/ 1 September 2006

Death and consequence

South African publishers have recently found many new novels to publish, some of them unpretentious but close to the bone of ordinary lives. And so, perhaps it is not surprising that each of these “family” novels reviewed here touches on death — not in a maudlin way, but as a shaper of our experience that refocuses us on living, calling for review of who we are and where we have come from.

In Maxine Case’s All We Have Left Unsaid (Kwela), Danika’s story begins in a hospital waiting room. Her mother is dying and she reviews her childhood years in which her life was entirely entwined with those of her mother, sister and both grandmothers, while her father hovered on the periphery. She explores the familiar terrain of mother-daughter relationships — the love, obligations, and resentments. With adulthood came the increasing responsibility of caring for her mother, and her death releases Danika from this responsibility with mixed feelings. But she is able to lay aside recriminations, to leave things unsaid.
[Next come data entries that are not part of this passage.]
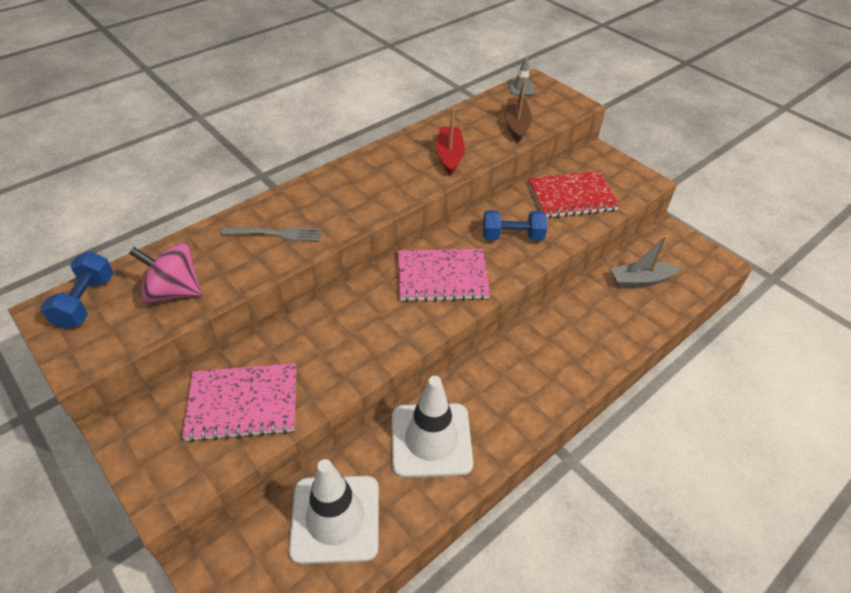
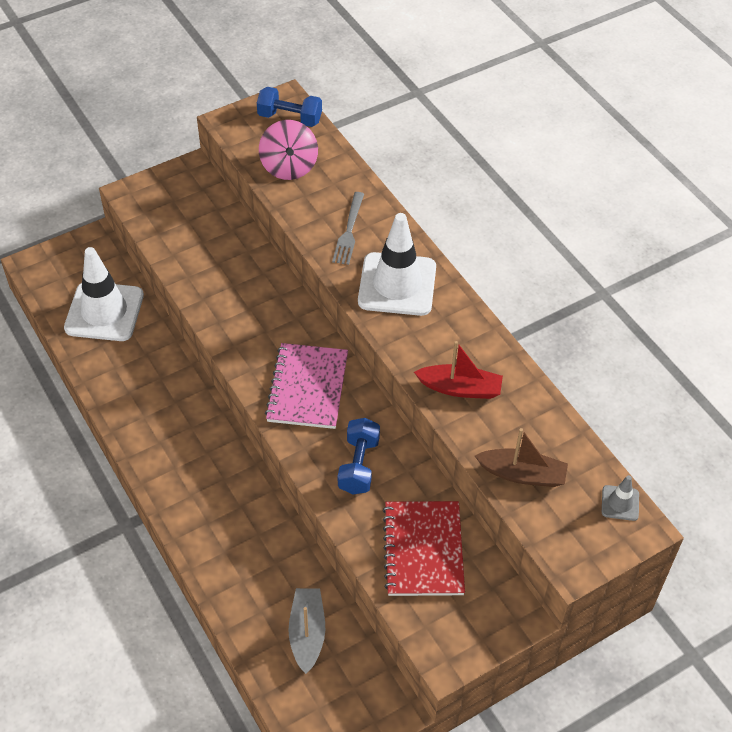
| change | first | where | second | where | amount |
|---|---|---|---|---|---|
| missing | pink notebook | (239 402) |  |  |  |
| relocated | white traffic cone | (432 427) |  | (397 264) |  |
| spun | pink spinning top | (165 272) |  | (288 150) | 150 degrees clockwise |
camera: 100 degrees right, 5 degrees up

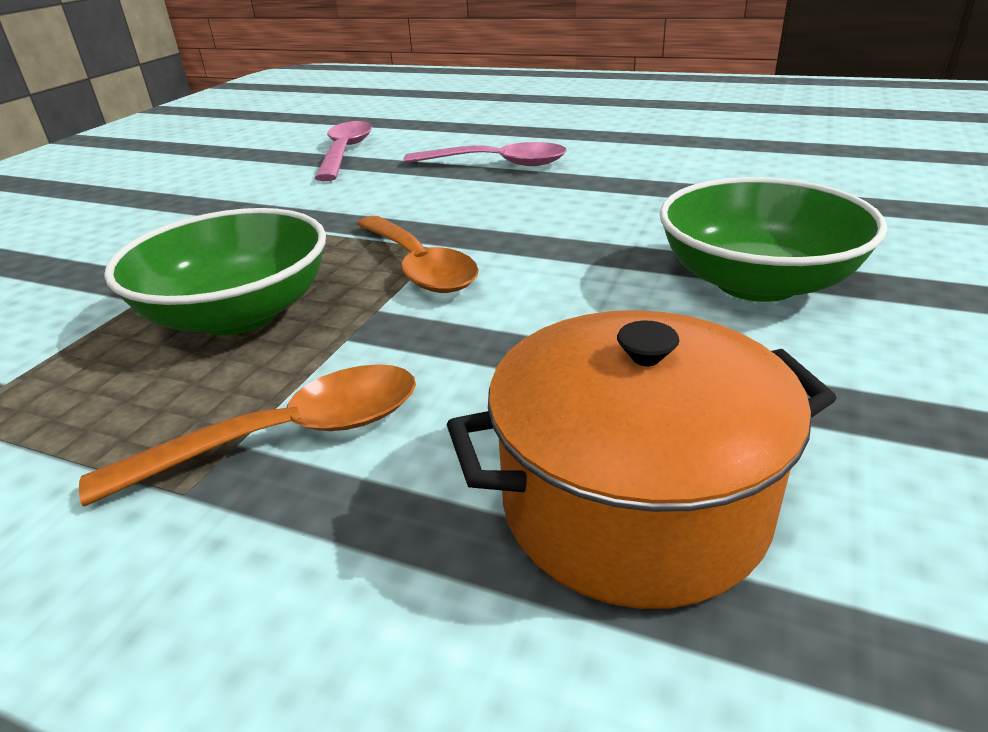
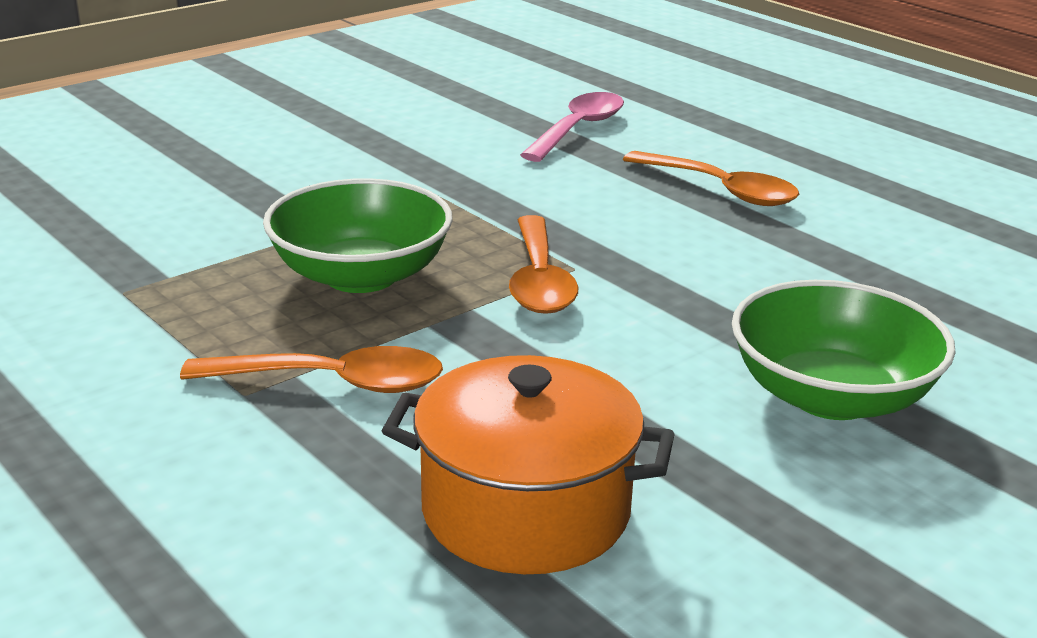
| change | first | where | second | where | amount |
|---|---|---|---|---|---|
| colour | pink spoon | (485 154) | orange spoon | (711 178) |  |
camera: 25 degrees right, 5 degrees down

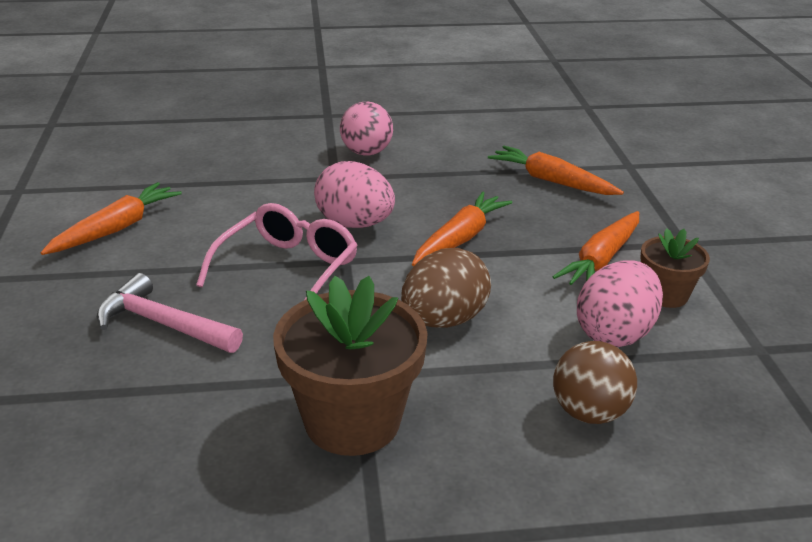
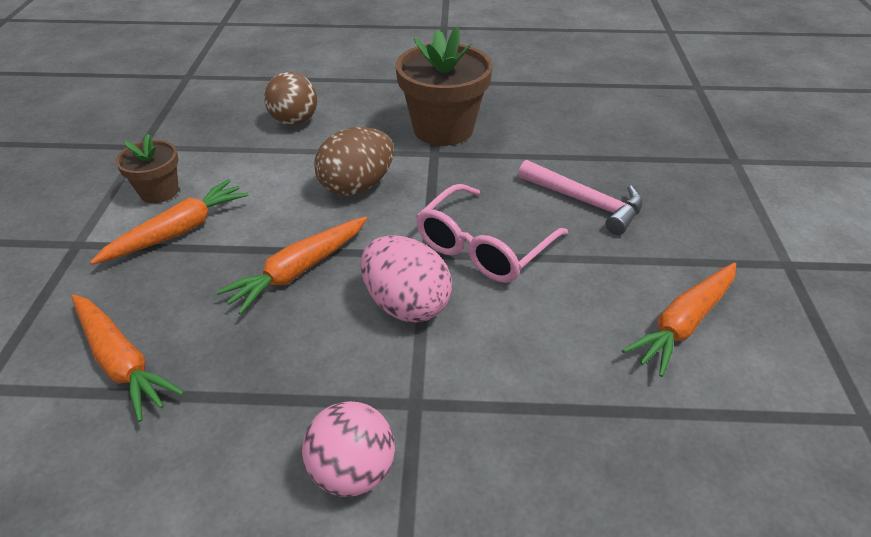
| change | first | where | second | where | amount |
|---|---|---|---|---|---|
| missing | pink egg | (620 303) |  |  |  |
camera: 170 degrees left, 10 degrees up

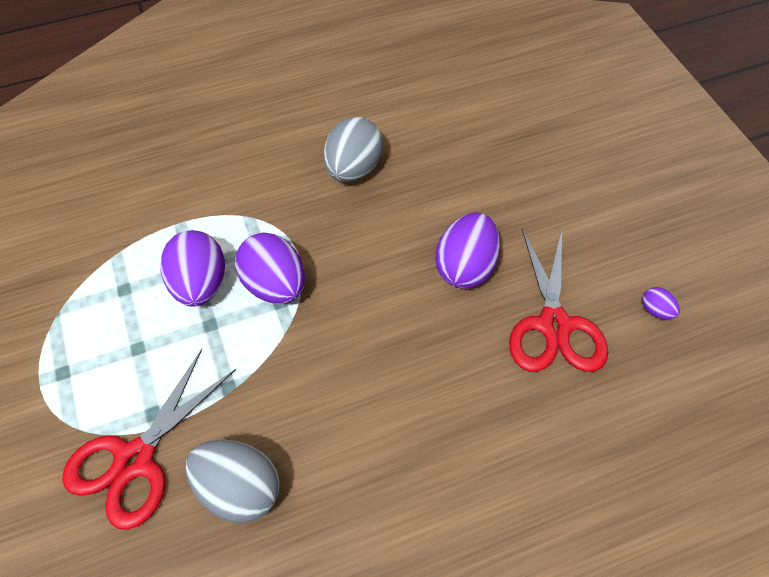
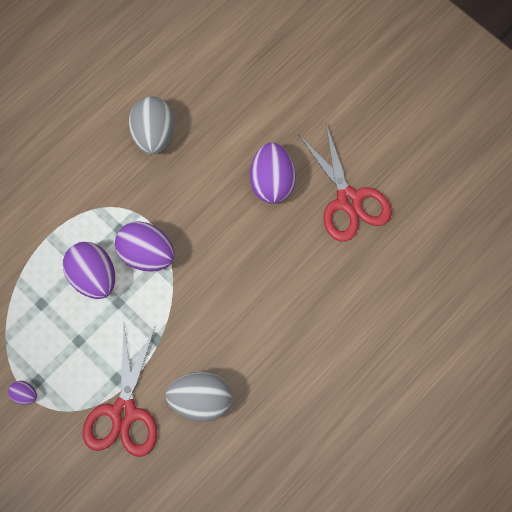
| change | first | where | second | where | amount |
|---|---|---|---|---|---|
| relocated | purple egg | (661 303) |  | (22 393) |  |
camera: 25 degrees left, 15 degrees up

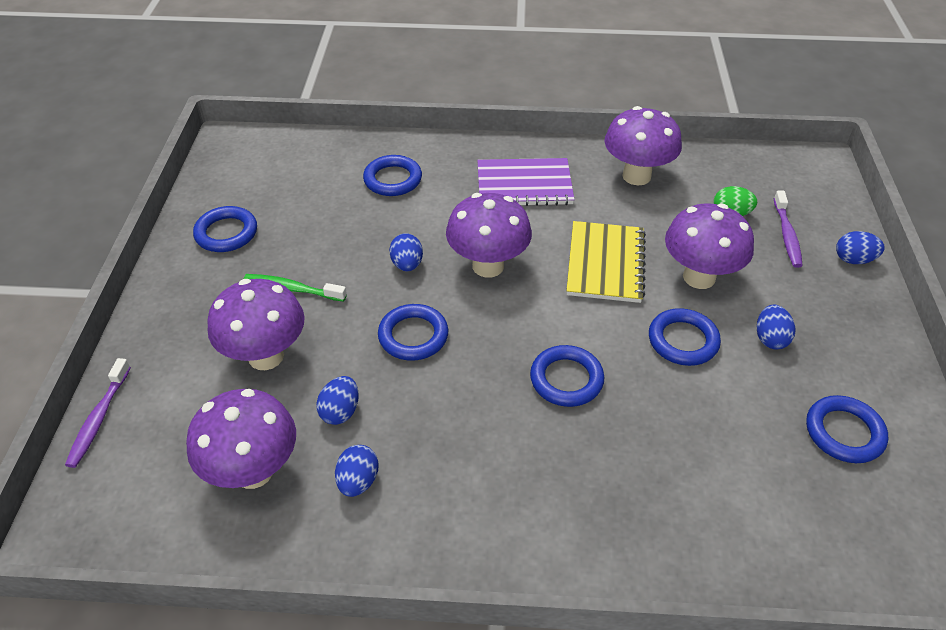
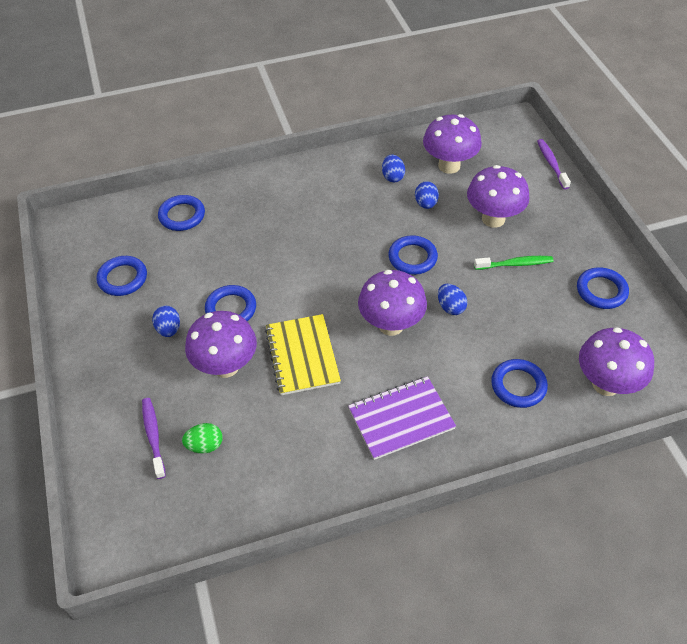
| change | first | where | second | where | amount |
|---|---|---|---|---|---|
| missing | blue egg | (860 247) |  |  |  |
| relocated | blue ring | (567 376) |  | (181 213) |  |
| relocated | purple mushroom | (643 145) |  | (616 361) |  |
camera: 160 degrees right, 5 degrees up

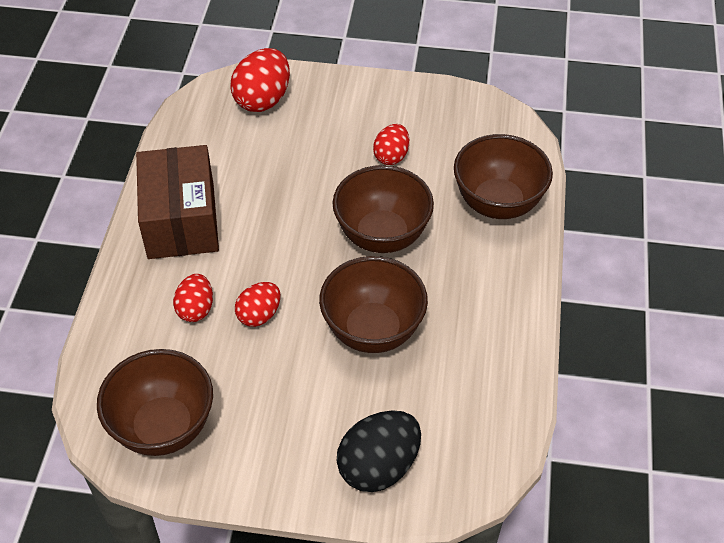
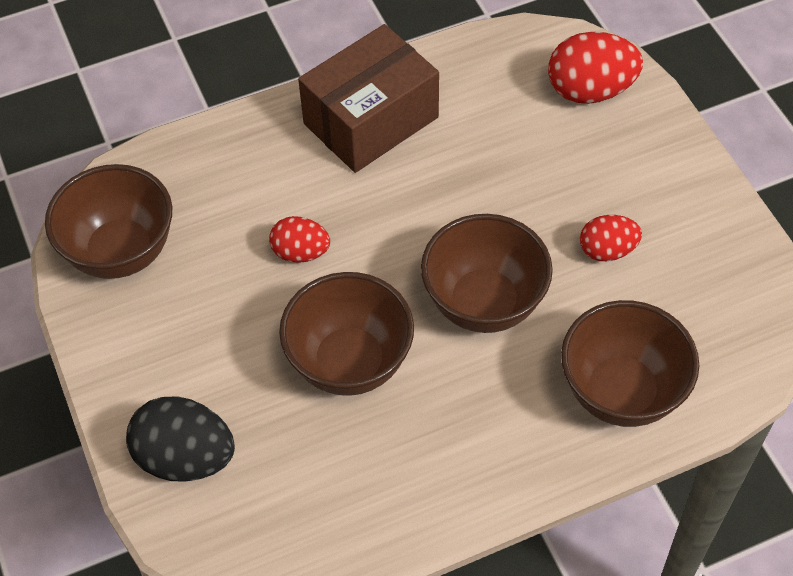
| change | first | where | second | where | amount |
|---|---|---|---|---|---|
| missing | red egg | (193 298) |  |  |  |
camera: 60 degrees right, 5 degrees up

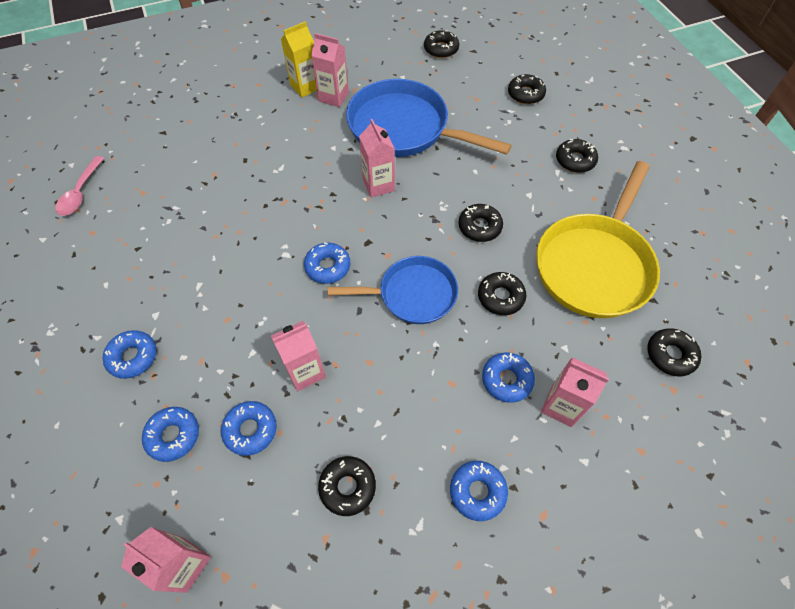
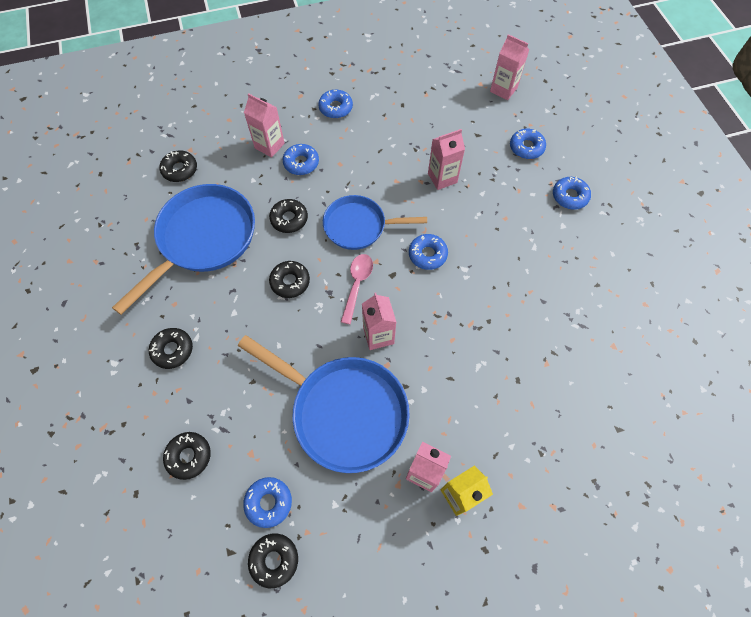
| change | first | where | second | where | amount |
|---|---|---|---|---|---|
| missing | black donut | (347 486) |  |  |  |
| relocated | pink spoon | (79 186) |  | (357 289) |  |
| relocated | blue donut | (249 428) |  | (267 502) |  |
| colour | yellow pan | (598 239) | blue pan | (183 249) |  |
camera: 175 degrees left, 5 degrees up

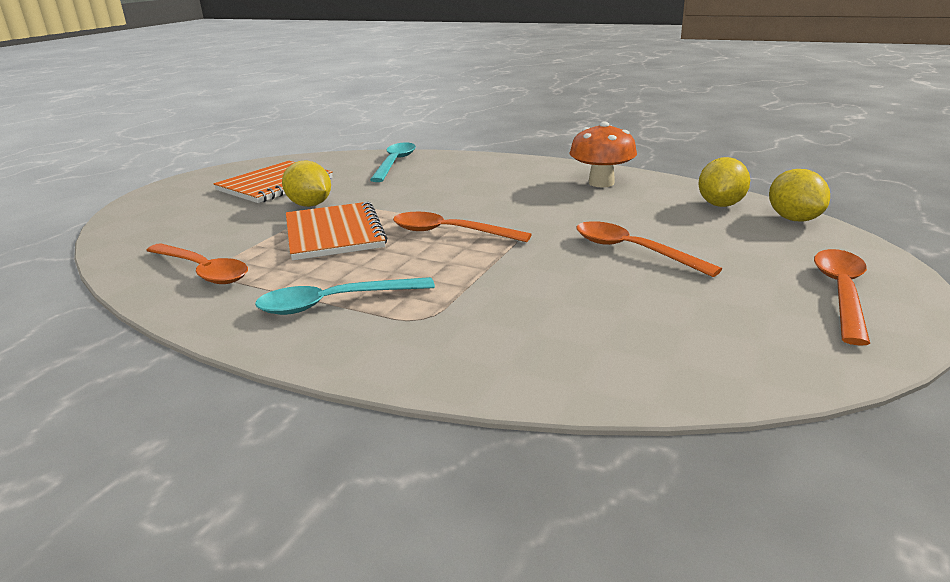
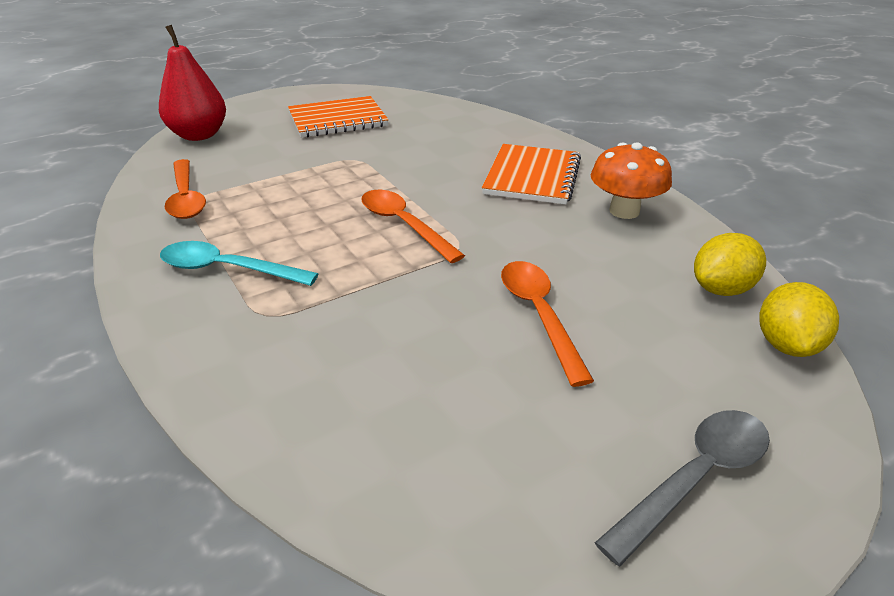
| change | first | where | second | where | amount |
|---|---|---|---|---|---|
| missing | yellow lemon | (306 183) |  |  |  |
| missing | turquoise spoon | (393 162) |  |  |  |
| appeared |  |  | red pear | (192 83) |  |
| relocated | orange notebook | (336 231) |  | (531 174) |  |
| colour | orange spoon | (842 297) | grey spoon | (682 488) |  |
camera: 30 degrees right, 10 degrees up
Readers looking for an intensely romantic love story will find it in Praba Moodley’s second novel, A Scent So Sweet (Kwela). Set in the midst of Indian Hindu family life in Durban, it portrays two young girls, Lalita and Deviki, who grow up together, go to the same teacher of classical Indian dancing, but are on opposite ends of the money spectrum. Deviki is the spoiled wealthy child whose parents sponsor the lessons of the talented, but poor, Lalita.

The novel is hugely enjoyable on a purely sensory level and full of exotic detail, including dance costumes, but some might find its lyricism a little over the top. To counterbalance this, it has a serious, slightly religious, side that touches on questions of karma, duty and evil.

Deviki gets almost everything she wants, including the man Lalita loves, and an unexpected death provides the climax.

Much angrier than these two novels is Helen Brain’s “memoir, not suitable for children”, entitled Here Be Lions (Oshun). It was quite a relief to note that she says this book is “mostly for myself” as it may well have been written as therapy and deals almost exclusively with her relationship with her brilliantly clever, extremely eccentric and emotionally remote parents and her siblings.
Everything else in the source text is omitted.